Look through the data below and extract, unchanged, the lines from the one that contains "(polyline (pts (xy 22.86 -10.795)" to the one that contains "(polyline (pts (xy 15.875", both included.

Supplied records:
++++++++++++++++++++

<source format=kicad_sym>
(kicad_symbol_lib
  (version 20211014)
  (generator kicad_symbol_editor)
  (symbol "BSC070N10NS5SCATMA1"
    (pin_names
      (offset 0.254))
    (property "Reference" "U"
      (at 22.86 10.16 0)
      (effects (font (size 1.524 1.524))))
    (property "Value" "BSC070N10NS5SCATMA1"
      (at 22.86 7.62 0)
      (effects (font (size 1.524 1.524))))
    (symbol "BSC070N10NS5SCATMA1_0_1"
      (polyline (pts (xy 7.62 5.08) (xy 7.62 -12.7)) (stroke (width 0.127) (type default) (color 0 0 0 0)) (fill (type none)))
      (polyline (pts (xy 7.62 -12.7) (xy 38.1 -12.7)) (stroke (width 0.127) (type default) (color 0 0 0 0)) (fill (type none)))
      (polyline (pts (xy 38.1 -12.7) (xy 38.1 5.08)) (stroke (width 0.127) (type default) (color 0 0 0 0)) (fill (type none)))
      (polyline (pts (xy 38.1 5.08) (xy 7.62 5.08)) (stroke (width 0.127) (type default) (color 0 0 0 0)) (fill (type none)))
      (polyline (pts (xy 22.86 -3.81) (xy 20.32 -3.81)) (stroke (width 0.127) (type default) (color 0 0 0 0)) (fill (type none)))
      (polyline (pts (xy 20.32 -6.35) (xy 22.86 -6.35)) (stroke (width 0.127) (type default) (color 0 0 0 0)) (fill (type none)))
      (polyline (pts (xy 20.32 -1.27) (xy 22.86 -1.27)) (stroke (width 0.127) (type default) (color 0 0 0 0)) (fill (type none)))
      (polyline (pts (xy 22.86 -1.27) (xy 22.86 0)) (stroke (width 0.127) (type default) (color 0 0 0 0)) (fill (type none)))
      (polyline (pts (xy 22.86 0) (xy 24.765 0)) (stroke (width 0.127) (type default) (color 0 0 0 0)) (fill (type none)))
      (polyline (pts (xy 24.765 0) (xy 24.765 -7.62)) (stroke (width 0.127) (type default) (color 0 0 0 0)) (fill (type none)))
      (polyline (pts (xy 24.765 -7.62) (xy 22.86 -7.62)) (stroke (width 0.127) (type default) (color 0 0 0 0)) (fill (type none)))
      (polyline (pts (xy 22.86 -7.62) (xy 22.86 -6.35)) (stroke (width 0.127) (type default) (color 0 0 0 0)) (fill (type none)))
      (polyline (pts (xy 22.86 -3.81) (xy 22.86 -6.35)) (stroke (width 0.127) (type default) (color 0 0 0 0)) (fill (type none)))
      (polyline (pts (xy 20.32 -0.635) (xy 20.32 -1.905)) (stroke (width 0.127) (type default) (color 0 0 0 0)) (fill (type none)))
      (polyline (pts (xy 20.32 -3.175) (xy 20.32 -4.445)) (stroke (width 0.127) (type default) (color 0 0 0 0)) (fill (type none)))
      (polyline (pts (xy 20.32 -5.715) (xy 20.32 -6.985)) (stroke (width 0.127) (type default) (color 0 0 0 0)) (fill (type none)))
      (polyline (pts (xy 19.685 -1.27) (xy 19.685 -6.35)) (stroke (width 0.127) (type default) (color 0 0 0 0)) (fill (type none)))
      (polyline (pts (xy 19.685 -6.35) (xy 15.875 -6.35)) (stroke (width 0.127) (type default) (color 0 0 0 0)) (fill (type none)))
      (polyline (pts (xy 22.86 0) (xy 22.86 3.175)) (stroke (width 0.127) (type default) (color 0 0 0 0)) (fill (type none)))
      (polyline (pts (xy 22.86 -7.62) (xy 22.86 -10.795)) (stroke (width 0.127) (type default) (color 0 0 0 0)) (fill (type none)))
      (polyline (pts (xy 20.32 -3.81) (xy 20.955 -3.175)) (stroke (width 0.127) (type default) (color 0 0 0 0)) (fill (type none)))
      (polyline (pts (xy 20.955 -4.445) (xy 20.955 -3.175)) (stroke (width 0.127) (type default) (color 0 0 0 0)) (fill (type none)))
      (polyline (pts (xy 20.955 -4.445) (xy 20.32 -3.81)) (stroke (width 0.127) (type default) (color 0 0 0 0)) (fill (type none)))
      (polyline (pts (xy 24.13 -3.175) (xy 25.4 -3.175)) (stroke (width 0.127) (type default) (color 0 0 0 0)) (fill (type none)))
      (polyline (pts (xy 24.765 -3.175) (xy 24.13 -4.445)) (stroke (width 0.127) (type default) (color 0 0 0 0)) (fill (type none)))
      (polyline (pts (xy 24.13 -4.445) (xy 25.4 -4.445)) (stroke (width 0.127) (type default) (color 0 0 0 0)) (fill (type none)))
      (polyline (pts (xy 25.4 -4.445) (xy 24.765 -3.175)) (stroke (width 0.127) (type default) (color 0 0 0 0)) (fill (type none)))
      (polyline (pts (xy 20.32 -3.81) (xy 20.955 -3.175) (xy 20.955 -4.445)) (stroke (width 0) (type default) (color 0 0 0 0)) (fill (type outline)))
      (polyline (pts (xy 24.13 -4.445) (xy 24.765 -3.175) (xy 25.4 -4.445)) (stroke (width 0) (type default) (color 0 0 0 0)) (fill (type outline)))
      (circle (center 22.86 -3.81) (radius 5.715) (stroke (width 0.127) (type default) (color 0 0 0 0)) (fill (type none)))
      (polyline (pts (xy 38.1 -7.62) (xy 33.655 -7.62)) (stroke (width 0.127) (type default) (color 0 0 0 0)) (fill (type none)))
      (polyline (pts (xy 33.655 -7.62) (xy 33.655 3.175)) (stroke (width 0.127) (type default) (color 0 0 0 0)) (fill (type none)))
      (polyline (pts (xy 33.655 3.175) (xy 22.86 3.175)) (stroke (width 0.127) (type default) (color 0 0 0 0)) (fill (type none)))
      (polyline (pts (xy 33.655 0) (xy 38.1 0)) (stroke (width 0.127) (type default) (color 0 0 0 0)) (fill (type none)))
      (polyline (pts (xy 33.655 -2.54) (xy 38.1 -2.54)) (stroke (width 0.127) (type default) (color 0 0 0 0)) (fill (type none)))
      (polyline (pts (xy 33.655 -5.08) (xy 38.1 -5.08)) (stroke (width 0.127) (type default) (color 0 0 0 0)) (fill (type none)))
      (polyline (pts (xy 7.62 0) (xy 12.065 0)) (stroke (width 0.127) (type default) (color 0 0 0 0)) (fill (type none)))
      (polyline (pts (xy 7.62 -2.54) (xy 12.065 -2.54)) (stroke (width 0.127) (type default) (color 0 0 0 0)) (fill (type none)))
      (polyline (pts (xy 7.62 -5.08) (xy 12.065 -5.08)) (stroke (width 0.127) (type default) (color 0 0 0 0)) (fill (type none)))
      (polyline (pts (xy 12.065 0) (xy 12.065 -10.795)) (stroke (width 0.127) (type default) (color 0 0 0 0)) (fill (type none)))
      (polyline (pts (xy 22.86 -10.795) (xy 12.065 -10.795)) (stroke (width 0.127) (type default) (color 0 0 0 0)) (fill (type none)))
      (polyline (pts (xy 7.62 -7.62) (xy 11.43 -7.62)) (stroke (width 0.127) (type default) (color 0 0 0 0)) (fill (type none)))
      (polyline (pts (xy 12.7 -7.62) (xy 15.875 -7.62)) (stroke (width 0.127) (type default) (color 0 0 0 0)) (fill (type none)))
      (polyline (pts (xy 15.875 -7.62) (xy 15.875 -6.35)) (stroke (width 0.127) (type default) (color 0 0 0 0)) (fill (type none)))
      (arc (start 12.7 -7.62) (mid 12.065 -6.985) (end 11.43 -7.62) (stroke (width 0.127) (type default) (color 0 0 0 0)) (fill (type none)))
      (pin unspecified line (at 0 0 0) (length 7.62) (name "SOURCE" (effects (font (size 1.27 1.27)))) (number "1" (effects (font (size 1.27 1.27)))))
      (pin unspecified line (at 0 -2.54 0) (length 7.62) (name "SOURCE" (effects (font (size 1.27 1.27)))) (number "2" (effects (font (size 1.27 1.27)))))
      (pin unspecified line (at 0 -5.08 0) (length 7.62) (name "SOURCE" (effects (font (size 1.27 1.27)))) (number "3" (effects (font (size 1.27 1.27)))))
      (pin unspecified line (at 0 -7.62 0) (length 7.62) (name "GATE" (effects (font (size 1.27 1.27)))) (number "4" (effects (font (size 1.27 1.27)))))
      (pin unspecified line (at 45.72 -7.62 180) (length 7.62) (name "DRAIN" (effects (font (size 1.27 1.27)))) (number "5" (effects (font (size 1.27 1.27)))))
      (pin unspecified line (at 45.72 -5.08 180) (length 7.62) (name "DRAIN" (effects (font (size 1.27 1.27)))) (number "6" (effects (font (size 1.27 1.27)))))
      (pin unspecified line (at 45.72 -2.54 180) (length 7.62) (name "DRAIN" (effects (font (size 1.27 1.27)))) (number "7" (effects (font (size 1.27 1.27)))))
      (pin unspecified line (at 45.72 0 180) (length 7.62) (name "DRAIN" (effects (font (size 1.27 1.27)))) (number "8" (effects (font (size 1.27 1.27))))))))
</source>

++++++++++++++++++++

Exercise result:
      (polyline (pts (xy 22.86 -10.795) (xy 12.065 -10.795)) (stroke (width 0.127) (type default) (color 0 0 0 0)) (fill (type none)))
      (polyline (pts (xy 7.62 -7.62) (xy 11.43 -7.62)) (stroke (width 0.127) (type default) (color 0 0 0 0)) (fill (type none)))
      (polyline (pts (xy 12.7 -7.62) (xy 15.875 -7.62)) (stroke (width 0.127) (type default) (color 0 0 0 0)) (fill (type none)))
      (polyline (pts (xy 15.875 -7.62) (xy 15.875 -6.35)) (stroke (width 0.127) (type default) (color 0 0 0 0)) (fill (type none)))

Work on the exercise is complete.